District work continues
The district will start work on the future Rolling Hills and Southbrook elementary schools. Construction is expected to last a year and open by fall 2006. The Rolling Hills school will accommodate about 600 students and Southbrook 750 to 800 students.
Sullivan Middle School has received some sort of work every summer since Measure C was passed in 2002, Pierce said. This summer crews will perform additional modernization in the main building. They will remodel bathrooms and remove any asbestos tiles they find.
Workers will also install framing and stucco to the glass hallway that connects three wings at Sullivan. Sun pours into the large picture windows, heating the hallway to high temperatures. In the winter the hallways become very cold. The glass-lined hallways also amplify footsteps and voices. The principal ropes off the hallways between classes so students won't walk through it and disturb classes.
SCC gets a boost
Solano Community College has its $124.5 million Measure G bond to fund renovations for the Rockville campus and building new Vallejo and Vacaville satellite campuses. This summer, work crews are scheduled to remodel the science and businesses buildings, said Alan Rosen, program manager for Kitchell CEM, the project managing group.
The college prepared for displaced summer classes by relocating the aeronautics shop classes to Nut Tree Airport. Crews converted the vacant space or "swing space" into classrooms that were completed in June. Business and science students moved into those classes for their summer sessions. Business and science classes should return to their buildings by mid-August, said Ray Ogden, director of facilities. When crews begin renovating the math and engineering building this fall, math and engineering classes will move into the swing space.
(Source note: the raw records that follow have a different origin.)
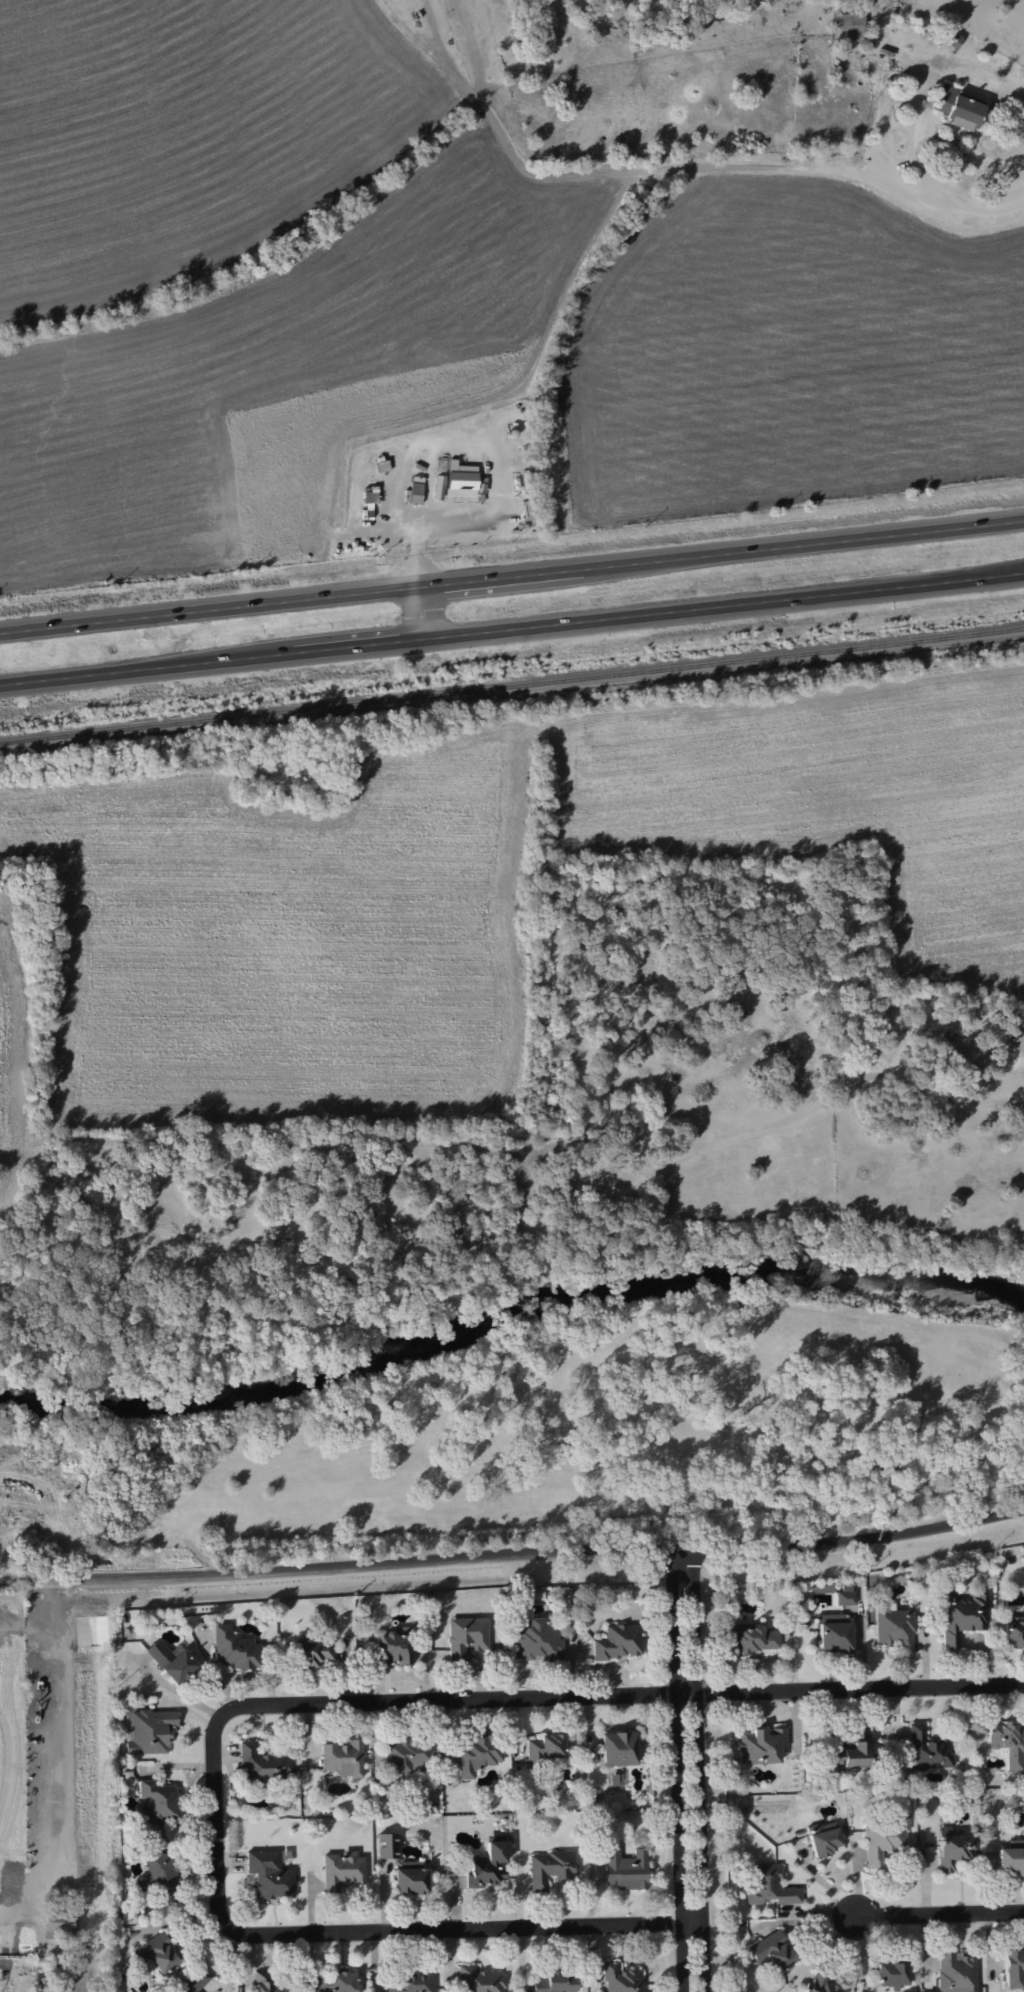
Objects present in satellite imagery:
building: (849, 26)
road: (915, 82)
road: (1011, 92)
building: (959, 108)
road: (957, 198)
road: (502, 461)
building: (462, 480)
building: (439, 487)
building: (416, 493)
road: (512, 580)
road: (417, 615)
road: (511, 629)
railway: (512, 686)
road: (513, 1554)
building: (845, 1597)
building: (963, 1615)
building: (894, 1628)
building: (834, 1633)
building: (1014, 1635)
building: (466, 1637)
building: (751, 1638)
building: (537, 1640)
building: (619, 1641)
building: (395, 1646)
building: (236, 1649)
building: (314, 1654)
building: (172, 1661)
road: (855, 1686)
building: (151, 1731)
building: (1008, 1743)
building: (762, 1745)
building: (544, 1748)
building: (619, 1748)
building: (854, 1749)
building: (929, 1750)
building: (407, 1753)
crop: (40, 1754)
building: (477, 1754)
building: (343, 1758)
building: (265, 1764)
road: (690, 1768)
road: (660, 1793)
building: (159, 1802)
road: (217, 1822)
building: (824, 1837)
building: (884, 1838)
building: (387, 1845)
building: (953, 1848)
building: (1012, 1857)
building: (490, 1864)
building: (551, 1867)
building: (342, 1869)
building: (627, 1869)
building: (160, 1874)
building: (270, 1874)
building: (411, 1877)
building: (769, 1884)
road: (940, 1913)
building: (773, 1953)
building: (156, 1954)
building: (1013, 1969)
building: (956, 1973)
building: (892, 1974)
building: (623, 1978)
building: (481, 1980)
building: (196, 1981)
building: (556, 1981)
building: (337, 1982)
building: (410, 1982)
building: (268, 1983)
building: (820, 1983)

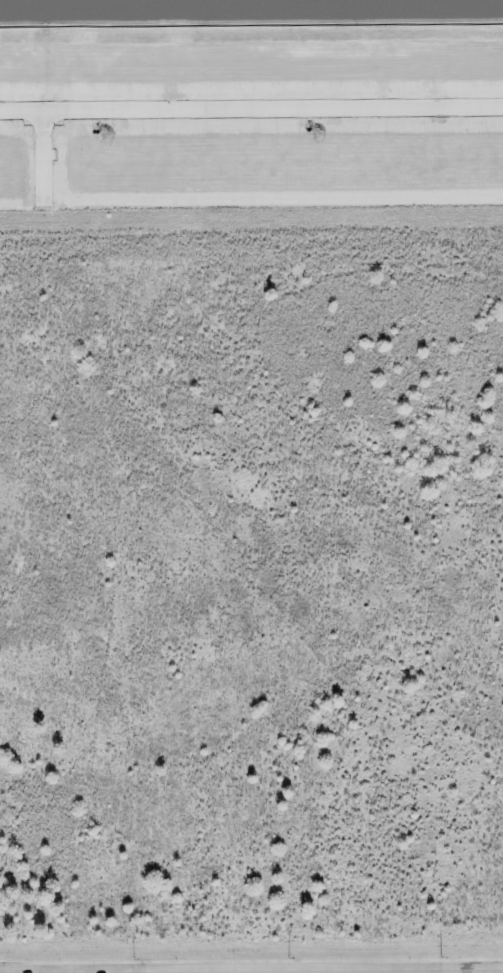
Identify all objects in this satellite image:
road: (251, 105)
road: (267, 968)
road: (15, 970)

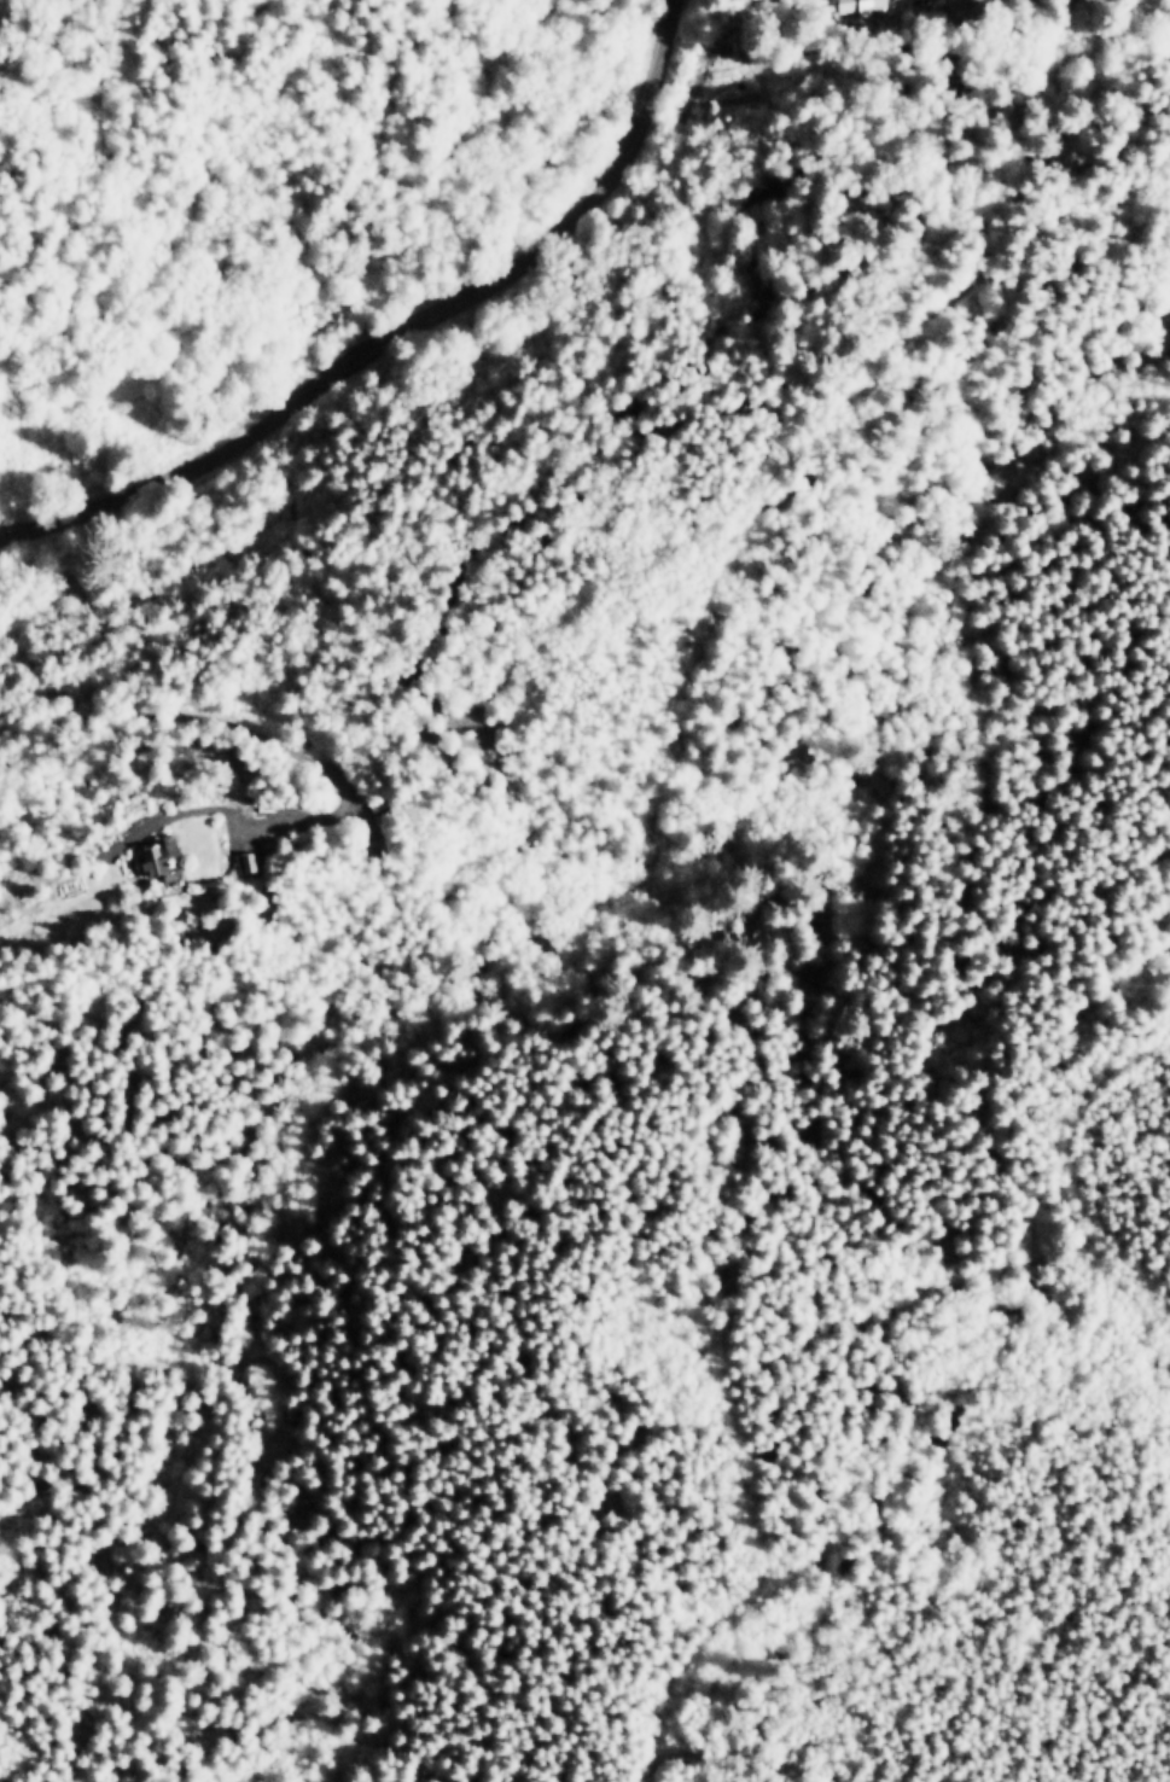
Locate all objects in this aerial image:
building: (855, 4)
road: (398, 335)
building: (153, 858)
road: (949, 1445)
road: (728, 1759)

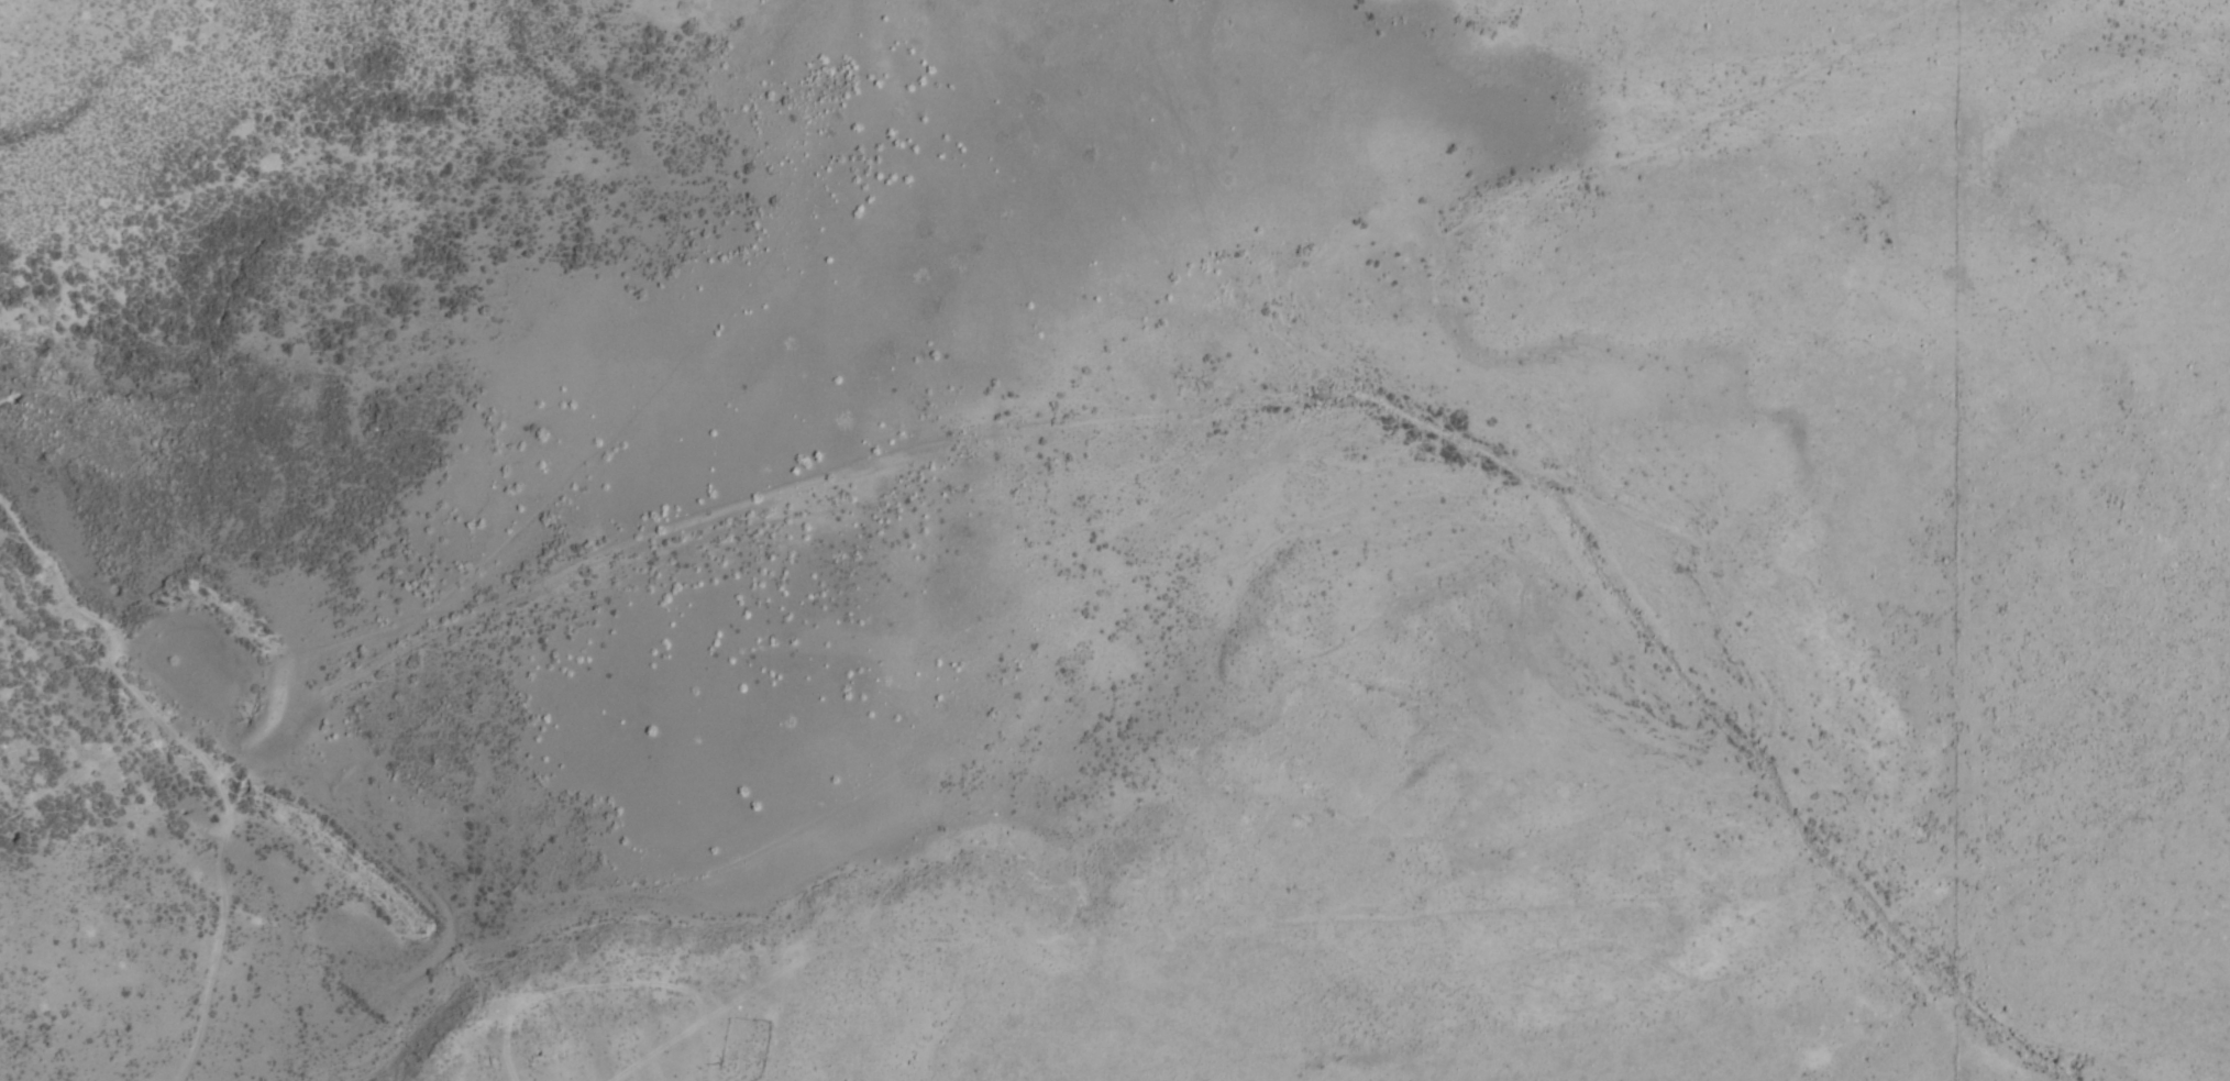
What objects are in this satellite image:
river: (303, 453)
road: (202, 757)
road: (586, 986)
road: (721, 1004)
College staff plan to solicit bids this month to replace the hot and cold water pipes on campus. The project calls for construction to take place this summer. Crews will leave the old pipes in place while they install new ones. Then the college will switch to the new pipe system when students aren't on campus.
Modernization at Vanden
Construction workers are currently hammering, nailing and sawing phase one of a modernization project of Vanden High School.
Vanden's C wing illustrates the school's overcrowding. Ten classes funnel into an 8-foot-wide hallway. Between classes, 300 students flood the hall and it's hard to move against the masses, Principal Sheila McCabe said.
The problem is that students can only exit classrooms through a single door that leads to the hallway. Work crews will build doors on the exterior of the building so students have options for leaving class.
Crews are repairing roofs on three buildings, and making bathrooms in one building accessible for people with disabilities. They are updating the fire alarm, bells, and the public announcement system, McCabe said.
The first phase should be completed before students return Aug. 29, McCabe said.
The second phase of the modernization calls for four new classroom wings with six classes each. Crews will build a new music building and convert the current one into a cafeteria that will accommodate a larger numbers of students. Plans include two fine art studios.
The new buildings will allow for removal of portable classrooms and give more room to the quad area. Crews will add a parking lot. The district hopes to go to bid in winter and start construction next spring, McCabe said.
The district will pay for construction with state money and developer fees.
Reach Audrey Wong at 427-6951 or email@example.com.
Major contruction work at area schools, by district:
New field, track, gymnasium, administration wing and classrooms at Grange Middle School; new tracks and fields at Armijo High School and Fairfield High School modernization at Sullivan Middle School; construction begins on new Rolling Hills and Southbrook elementary schools.
Modernization and new classrooms at Vanden High School.
Solano Community College
Remodeling of science and business buildings at Rockville campus.